El cuarto sería, después de casi un mes de ocupación militar directa, la vuelta a una normalidad predeterminada. Bajo la sombrilla del ocupante se disuelve el PTH, como si bastara el cambio de siglas para borrar huellas, y se constituye el Partido Obrero del Socialismo en Hungría (POSH), con Janos Kadar, de nuevo con el poder unificado. No me queda muy claro si Kadar fracasó o si prefirió no negociar con sublevados. El POSH acordó desde entonces proscribir el término de rebeldía y oficializar el de contrarrevolución para referirse a los sucesos de 1956.

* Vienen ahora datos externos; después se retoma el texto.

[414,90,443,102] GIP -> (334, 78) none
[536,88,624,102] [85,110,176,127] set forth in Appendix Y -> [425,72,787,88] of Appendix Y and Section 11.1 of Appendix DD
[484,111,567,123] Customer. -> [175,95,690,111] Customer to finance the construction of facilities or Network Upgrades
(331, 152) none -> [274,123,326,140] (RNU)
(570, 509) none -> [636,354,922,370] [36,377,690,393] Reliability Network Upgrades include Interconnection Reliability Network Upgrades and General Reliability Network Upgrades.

Admito que dejo muchos vacíos, y seguramente inexactitudes, pero no es mi misión el relato, privilegio intransferible del autor, sino motivar a la lectura de la obra. Y termino estas líneas destacando la importancia de su publicación en las palabras de Fernando Martínez —que mucho apreciaba a su tocayo— en su prólogo, cuando afirma: “Es indispensable rescatar la memoria de todas las experiencias e ideas anticapitalistas y socialistas”, y resalta la necesidad de “abolir la dominación espuria, las mezquindades y las mentiras en nuestro campo, porque el socialismo que necesitamos no puede ser primitivo ni pequeño”.